▶ [Aufgabenstellung]
• A. Beantworte die folgenden Fragen zum Textauszug über das Projekt „Minuteman“ mit den Angaben, die er enthält.
(i) In welchem Bundesstaat begann im April die erste Phase des Projekts?
(ii) Wie viele Freiwillige hatten sich bis zum Start des Projekts ungefähr für den Patrouillendienst angemeldet?
(iii) Wem sollen die Freiwilligen laut den Organisatoren illegal einreisende Migranten melden?
• B. Gib aus dem Textauszug den Abschnitt wortgetreu wieder, der mit „Im April hat“ beginnt und bis einschließlich „Einwanderung zu erschweren.“ reicht.

▶ [Textauszug]

++++++++++++++++++++

Im April hat die erste Phase des umstrittenen Projekts „Minuteman“ im Bundesstaat Arizona begonnen. Im Rahmen dieses Projekts wurde eine so genannte Bürgerwehr eingerichtet. Sie führt Patrouillen an der Grenze zu Mexiko durch. Erklärtes Ziel der Organisatoren ist eine weitere Verstärkung der Grenzkontrollen, um illegale Einwanderung zu erschweren.

Das nach Milizen im amerikanischen Revolutionskrieg (1775-1783) benannte „Minuteman“-Projekt will eigenen Angaben zufolge auf die Ineffizienz der bisherigen Grenzkontrollen an der US-amerikanischen Südgrenze hinweisen. Bis zum Start des Projekts hatten sich etwa 1.000 Freiwillige aus mehreren Landesteilen der USA für eine Teilnahme am Patrouillendienst angemeldet. Sie wurden in eigens dafür eingerichteten Camps für die Dauer der ersten Phase des Projekts untergebracht.

Nach Angaben der Organisatoren bestehe die Aufgabe der Freiwilligen darin, illegal einreisende Migranten aufzuspüren und sie den Grenzschützern der Border Patrol zu melden (siehe auch Kurzmeldungen). Dabei seien die privaten Streifen unbewaffnet. Bürgerrechtsverbände sowie Vertreter der mexikanischen Regierung bezweifeln, dass sich die Teilnehmer des Projekts an diese Vorgaben halten werden. Stattdessen seien Menschenrechtsverletzungen, etwa in Form von willkürlichen Festnahmen, zu befürchten. Außerdem bestehe die Gefahr fremdenfeindlicher Übergriffe. Medienberichten zufolge sind unter den teilnehmenden Freiwilligen auch Mitglieder von rechtsextremen Gruppen (so genannte „White Supremacy Groups“).

++++++++++++++++++++

▶ [Dargestellte Angaben]

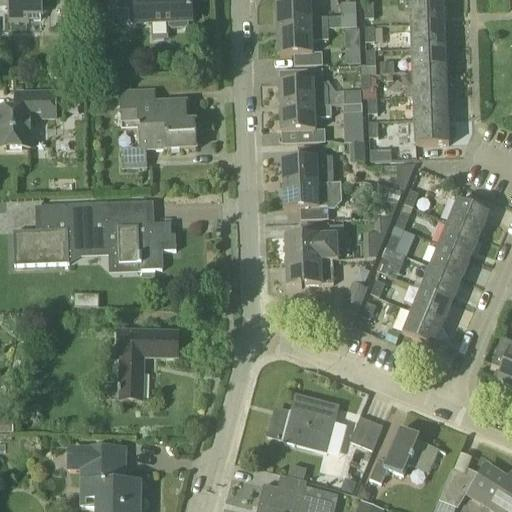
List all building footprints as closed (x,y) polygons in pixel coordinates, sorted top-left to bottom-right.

++++++++++++++++++++

▶ [Lösungen]
• A.
(i) In Arizona.
(ii) Etwa 1.000 Freiwillige.
(iii) Den Grenzschützern der Border Patrol.

• B.
Im April hat die erste Phase des umstrittenen Projekts „Minuteman“ im Bundesstaat Arizona begonnen. Im Rahmen dieses Projekts wurde eine so genannte Bürgerwehr eingerichtet. Sie führt Patrouillen an der Grenze zu Mexiko durch. Erklärtes Ziel der Organisatoren ist eine weitere Verstärkung der Grenzkontrollen, um illegale Einwanderung zu erschweren.